Objective
Put every line of the data below into a Markdown table with the columns Row and Line, numbering each line and dropping the blank ones.
___ Given data
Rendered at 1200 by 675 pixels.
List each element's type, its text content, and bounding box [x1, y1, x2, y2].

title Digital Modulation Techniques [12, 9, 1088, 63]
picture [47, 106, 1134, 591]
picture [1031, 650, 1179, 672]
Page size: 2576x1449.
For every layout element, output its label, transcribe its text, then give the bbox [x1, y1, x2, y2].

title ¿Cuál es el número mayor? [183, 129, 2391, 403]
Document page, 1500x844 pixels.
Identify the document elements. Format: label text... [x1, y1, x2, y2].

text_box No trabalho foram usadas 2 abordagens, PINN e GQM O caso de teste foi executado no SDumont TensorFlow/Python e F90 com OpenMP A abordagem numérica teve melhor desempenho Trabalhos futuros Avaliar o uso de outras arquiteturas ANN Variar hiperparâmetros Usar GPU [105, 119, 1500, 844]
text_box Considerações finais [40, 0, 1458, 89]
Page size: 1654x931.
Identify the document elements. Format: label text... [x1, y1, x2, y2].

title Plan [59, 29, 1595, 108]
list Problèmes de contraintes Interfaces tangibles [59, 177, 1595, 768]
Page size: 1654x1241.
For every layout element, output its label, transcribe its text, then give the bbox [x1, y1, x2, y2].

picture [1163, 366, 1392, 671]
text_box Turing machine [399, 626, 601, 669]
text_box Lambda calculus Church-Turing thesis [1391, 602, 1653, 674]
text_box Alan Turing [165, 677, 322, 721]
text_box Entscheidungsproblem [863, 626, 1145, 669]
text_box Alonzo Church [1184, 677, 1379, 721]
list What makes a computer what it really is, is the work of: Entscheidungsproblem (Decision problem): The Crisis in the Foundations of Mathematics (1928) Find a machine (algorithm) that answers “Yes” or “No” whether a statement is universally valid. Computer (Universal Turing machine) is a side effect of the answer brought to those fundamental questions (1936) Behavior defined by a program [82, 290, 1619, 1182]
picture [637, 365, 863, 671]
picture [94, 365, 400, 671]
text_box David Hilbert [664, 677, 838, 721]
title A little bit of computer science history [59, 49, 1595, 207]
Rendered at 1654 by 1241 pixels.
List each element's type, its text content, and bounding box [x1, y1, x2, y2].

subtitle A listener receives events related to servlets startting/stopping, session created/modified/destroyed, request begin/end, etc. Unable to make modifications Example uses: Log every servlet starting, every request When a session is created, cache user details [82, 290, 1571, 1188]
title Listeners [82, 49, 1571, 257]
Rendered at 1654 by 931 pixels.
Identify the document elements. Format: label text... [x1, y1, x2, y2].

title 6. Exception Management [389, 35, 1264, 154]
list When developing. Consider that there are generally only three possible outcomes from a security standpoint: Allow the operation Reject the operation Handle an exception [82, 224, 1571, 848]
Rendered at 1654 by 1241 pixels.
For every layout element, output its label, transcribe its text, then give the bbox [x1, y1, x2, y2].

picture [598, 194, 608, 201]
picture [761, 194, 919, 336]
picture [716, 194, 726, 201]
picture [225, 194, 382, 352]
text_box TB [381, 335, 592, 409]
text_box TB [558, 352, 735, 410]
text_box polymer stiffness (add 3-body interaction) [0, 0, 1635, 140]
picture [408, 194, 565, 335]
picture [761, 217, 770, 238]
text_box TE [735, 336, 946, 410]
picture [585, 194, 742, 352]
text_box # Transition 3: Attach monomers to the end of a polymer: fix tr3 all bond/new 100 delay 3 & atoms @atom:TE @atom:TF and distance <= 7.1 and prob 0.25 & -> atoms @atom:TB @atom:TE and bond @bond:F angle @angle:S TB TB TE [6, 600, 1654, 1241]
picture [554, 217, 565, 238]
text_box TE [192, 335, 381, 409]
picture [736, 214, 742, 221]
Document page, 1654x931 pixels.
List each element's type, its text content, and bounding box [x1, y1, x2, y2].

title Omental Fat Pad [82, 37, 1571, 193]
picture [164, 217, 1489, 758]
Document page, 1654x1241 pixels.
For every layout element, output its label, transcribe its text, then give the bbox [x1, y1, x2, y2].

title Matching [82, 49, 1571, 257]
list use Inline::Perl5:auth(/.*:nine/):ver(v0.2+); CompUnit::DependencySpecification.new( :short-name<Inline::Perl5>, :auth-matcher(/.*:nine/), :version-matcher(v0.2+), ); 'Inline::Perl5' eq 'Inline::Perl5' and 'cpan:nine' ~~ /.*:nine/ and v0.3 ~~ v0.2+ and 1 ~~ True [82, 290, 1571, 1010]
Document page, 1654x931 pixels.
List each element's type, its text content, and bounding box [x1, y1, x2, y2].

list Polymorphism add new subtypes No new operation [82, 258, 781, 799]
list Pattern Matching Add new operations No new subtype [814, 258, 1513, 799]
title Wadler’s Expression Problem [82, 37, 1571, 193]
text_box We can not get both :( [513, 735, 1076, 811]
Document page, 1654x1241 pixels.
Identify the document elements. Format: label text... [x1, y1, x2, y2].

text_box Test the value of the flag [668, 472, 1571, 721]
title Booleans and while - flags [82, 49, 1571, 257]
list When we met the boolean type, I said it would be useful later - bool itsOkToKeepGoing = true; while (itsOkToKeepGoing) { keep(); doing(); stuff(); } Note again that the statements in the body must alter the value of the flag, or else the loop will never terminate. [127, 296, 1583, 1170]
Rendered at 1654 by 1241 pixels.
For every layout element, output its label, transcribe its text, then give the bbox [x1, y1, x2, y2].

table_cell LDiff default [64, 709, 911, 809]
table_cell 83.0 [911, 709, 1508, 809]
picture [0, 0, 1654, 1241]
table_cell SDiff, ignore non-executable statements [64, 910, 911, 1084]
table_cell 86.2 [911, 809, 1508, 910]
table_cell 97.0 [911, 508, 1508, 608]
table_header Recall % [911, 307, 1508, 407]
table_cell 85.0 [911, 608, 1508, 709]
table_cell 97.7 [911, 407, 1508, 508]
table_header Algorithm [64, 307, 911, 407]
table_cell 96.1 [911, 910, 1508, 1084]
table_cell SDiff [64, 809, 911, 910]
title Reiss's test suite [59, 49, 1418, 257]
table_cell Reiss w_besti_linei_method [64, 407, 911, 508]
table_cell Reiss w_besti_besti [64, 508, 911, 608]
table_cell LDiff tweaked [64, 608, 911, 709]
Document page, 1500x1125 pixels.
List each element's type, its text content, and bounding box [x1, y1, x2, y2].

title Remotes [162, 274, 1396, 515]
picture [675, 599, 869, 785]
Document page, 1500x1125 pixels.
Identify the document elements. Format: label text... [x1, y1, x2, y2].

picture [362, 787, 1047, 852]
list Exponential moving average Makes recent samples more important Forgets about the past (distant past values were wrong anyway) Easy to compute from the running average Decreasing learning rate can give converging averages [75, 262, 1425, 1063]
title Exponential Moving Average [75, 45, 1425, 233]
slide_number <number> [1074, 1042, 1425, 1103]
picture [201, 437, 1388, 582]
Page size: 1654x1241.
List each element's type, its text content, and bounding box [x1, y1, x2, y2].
______
Finished task
| Row | Line |
|---|---|
| 1 | Rendered at 1200 by 675 pixels. |
| 2 | List each element's type, its text content, and bounding box [x1, y1, x2, y2]. |
| 3 | title Digital Modulation Techniques [12, 9, 1088, 63] |
| 4 | picture [47, 106, 1134, 591] |
| 5 | picture [1031, 650, 1179, 672] |
| 6 | Page size: 2576x1449. |
| 7 | For every layout element, output its label, transcribe its text, then give the bbox [x1, y1, x2, y2]. |
| 8 | title ¿Cuál es el número mayor? [183, 129, 2391, 403] |
| 9 | Document page, 1500x844 pixels. |
| 10 | Identify the document elements. Format: label text... [x1, y1, x2, y2]. |
| 11 | text_box No trabalho foram usadas 2 abordagens, PINN e GQM O caso de teste foi executado no SDumont TensorFlow/Python e F90 com OpenMP A abordagem numérica teve melhor desempenho Trabalhos futuros Avaliar o uso de outras arquiteturas ANN Variar hiperparâmetros Usar GPU [105, 119, 1500, 844] |
| 12 | text_box Considerações finais [40, 0, 1458, 89] |
| 13 | Page size: 1654x931. |
| 14 | Identify the document elements. Format: label text... [x1, y1, x2, y2]. |
| 15 | title Plan [59, 29, 1595, 108] |
| 16 | list Problèmes de contraintes Interfaces tangibles [59, 177, 1595, 768] |
| 17 | Page size: 1654x1241. |
| 18 | For every layout element, output its label, transcribe its text, then give the bbox [x1, y1, x2, y2]. |
| 19 | picture [1163, 366, 1392, 671] |
| 20 | text_box Turing machine [399, 626, 601, 669] |
| 21 | text_box Lambda calculus Church-Turing thesis [1391, 602, 1653, 674] |
| 22 | text_box Alan Turing [165, 677, 322, 721] |
| 23 | text_box Entscheidungsproblem [863, 626, 1145, 669] |
| 24 | text_box Alonzo Church [1184, 677, 1379, 721] |
| 25 | list What makes a computer what it really is, is the work of: Entscheidungsproblem (Decision problem): The Crisis in the Foundations of Mathematics (1928) Find a machine (algorithm) that answers “Yes” or “No” whether a statement is universally valid. Computer (Universal Turing machine) is a side effect of the answer brought to those fundamental questions (1936) Behavior defined by a program [82, 290, 1619, 1182] |
| 26 | picture [637, 365, 863, 671] |
| 27 | picture [94, 365, 400, 671] |
| 28 | text_box David Hilbert [664, 677, 838, 721] |
| 29 | title A little bit of computer science history [59, 49, 1595, 207] |
| 30 | Rendered at 1654 by 1241 pixels. |
| 31 | List each element's type, its text content, and bounding box [x1, y1, x2, y2]. |
| 32 | subtitle A listener receives events related to servlets startting/stopping, session created/modified/destroyed, request begin/end, etc. Unable to make modifications Example uses: Log every servlet starting, every request When a session is created, cache user details [82, 290, 1571, 1188] |
| 33 | title Listeners [82, 49, 1571, 257] |
| 34 | Rendered at 1654 by 931 pixels. |
| 35 | Identify the document elements. Format: label text... [x1, y1, x2, y2]. |
| 36 | title 6. Exception Management [389, 35, 1264, 154] |
| 37 | list When developing. Consider that there are generally only three possible outcomes from a security standpoint: Allow the operation Reject the operation Handle an exception [82, 224, 1571, 848] |
| 38 | Rendered at 1654 by 1241 pixels. |
| 39 | For every layout element, output its label, transcribe its text, then give the bbox [x1, y1, x2, y2]. |
| 40 | picture [598, 194, 608, 201] |
| 41 | picture [761, 194, 919, 336] |
| 42 | picture [716, 194, 726, 201] |
| 43 | picture [225, 194, 382, 352] |
| 44 | text_box TB [381, 335, 592, 409] |
| 45 | text_box TB [558, 352, 735, 410] |
| 46 | text_box polymer stiffness (add 3-body interaction) [0, 0, 1635, 140] |
| 47 | picture [408, 194, 565, 335] |
| 48 | picture [761, 217, 770, 238] |
| 49 | text_box TE [735, 336, 946, 410] |
| 50 | picture [585, 194, 742, 352] |
| 51 | text_box # Transition 3: Attach monomers to the end of a polymer: fix tr3 all bond/new 100 delay 3 & atoms @atom:TE @atom:TF and distance <= 7.1 and prob 0.25 & -> atoms @atom:TB @atom:TE and bond @bond:F angle @angle:S TB TB TE [6, 600, 1654, 1241] |
| 52 | picture [554, 217, 565, 238] |
| 53 | text_box TE [192, 335, 381, 409] |
| 54 | picture [736, 214, 742, 221] |
| 55 | Document page, 1654x931 pixels. |
| 56 | List each element's type, its text content, and bounding box [x1, y1, x2, y2]. |
| 57 | title Omental Fat Pad [82, 37, 1571, 193] |
| 58 | picture [164, 217, 1489, 758] |
| 59 | Document page, 1654x1241 pixels. |
| 60 | For every layout element, output its label, transcribe its text, then give the bbox [x1, y1, x2, y2]. |
| 61 | title Matching [82, 49, 1571, 257] |
| 62 | list use Inline::Perl5:auth(/.*:nine/):ver(v0.2+); CompUnit::DependencySpecification.new( :short-name<Inline::Perl5>, :auth-matcher(/.*:nine/), :version-matcher(v0.2+), ); 'Inline::Perl5' eq 'Inline::Perl5' and 'cpan:nine' ~~ /.*:nine/ and v0.3 ~~ v0.2+ and 1 ~~ True [82, 290, 1571, 1010] |
| 63 | Document page, 1654x931 pixels. |
| 64 | List each element's type, its text content, and bounding box [x1, y1, x2, y2]. |
| 65 | list Polymorphism add new subtypes No new operation [82, 258, 781, 799] |
| 66 | list Pattern Matching Add new operations No new subtype [814, 258, 1513, 799] |
| 67 | title Wadler’s Expression Problem [82, 37, 1571, 193] |
| 68 | text_box We can not get both :( [513, 735, 1076, 811] |
| 69 | Document page, 1654x1241 pixels. |
| 70 | Identify the document elements. Format: label text... [x1, y1, x2, y2]. |
| 71 | text_box Test the value of the flag [668, 472, 1571, 721] |
| 72 | title Booleans and while - flags [82, 49, 1571, 257] |
| 73 | list When we met the boolean type, I said it would be useful later - bool itsOkToKeepGoing = true; while (itsOkToKeepGoing) { keep(); doing(); stuff(); } Note again that the statements in the body must alter the value of the flag, or else the loop will never terminate. [127, 296, 1583, 1170] |
| 74 | Rendered at 1654 by 1241 pixels. |
| 75 | For every layout element, output its label, transcribe its text, then give the bbox [x1, y1, x2, y2]. |
| 76 | table_cell LDiff default [64, 709, 911, 809] |
| 77 | table_cell 83.0 [911, 709, 1508, 809] |
| 78 | picture [0, 0, 1654, 1241] |
| 79 | table_cell SDiff, ignore non-executable statements [64, 910, 911, 1084] |
| 80 | table_cell 86.2 [911, 809, 1508, 910] |
| 81 | table_cell 97.0 [911, 508, 1508, 608] |
| 82 | table_header Recall % [911, 307, 1508, 407] |
| 83 | table_cell 85.0 [911, 608, 1508, 709] |
| 84 | table_cell 97.7 [911, 407, 1508, 508] |
| 85 | table_header Algorithm [64, 307, 911, 407] |
| 86 | table_cell 96.1 [911, 910, 1508, 1084] |
| 87 | table_cell SDiff [64, 809, 911, 910] |
| 88 | title Reiss's test suite [59, 49, 1418, 257] |
| 89 | table_cell Reiss w_besti_linei_method [64, 407, 911, 508] |
| 90 | table_cell Reiss w_besti_besti [64, 508, 911, 608] |
| 91 | table_cell LDiff tweaked [64, 608, 911, 709] |
| 92 | Document page, 1500x1125 pixels. |
| 93 | List each element's type, its text content, and bounding box [x1, y1, x2, y2]. |
| 94 | title Remotes [162, 274, 1396, 515] |
| 95 | picture [675, 599, 869, 785] |
| 96 | Document page, 1500x1125 pixels. |
| 97 | Identify the document elements. Format: label text... [x1, y1, x2, y2]. |
| 98 | picture [362, 787, 1047, 852] |
| 99 | list Exponential moving average Makes recent samples more important Forgets about the past (distant past values were wrong anyway) Easy to compute from the running average Decreasing learning rate can give converging averages [75, 262, 1425, 1063] |
| 100 | title Exponential Moving Average [75, 45, 1425, 233] |
| 101 | slide_number <number> [1074, 1042, 1425, 1103] |
| 102 | picture [201, 437, 1388, 582] |
| 103 | Page size: 1654x1241. |
| 104 | List each element's type, its text content, and bounding box [x1, y1, x2, y2]. |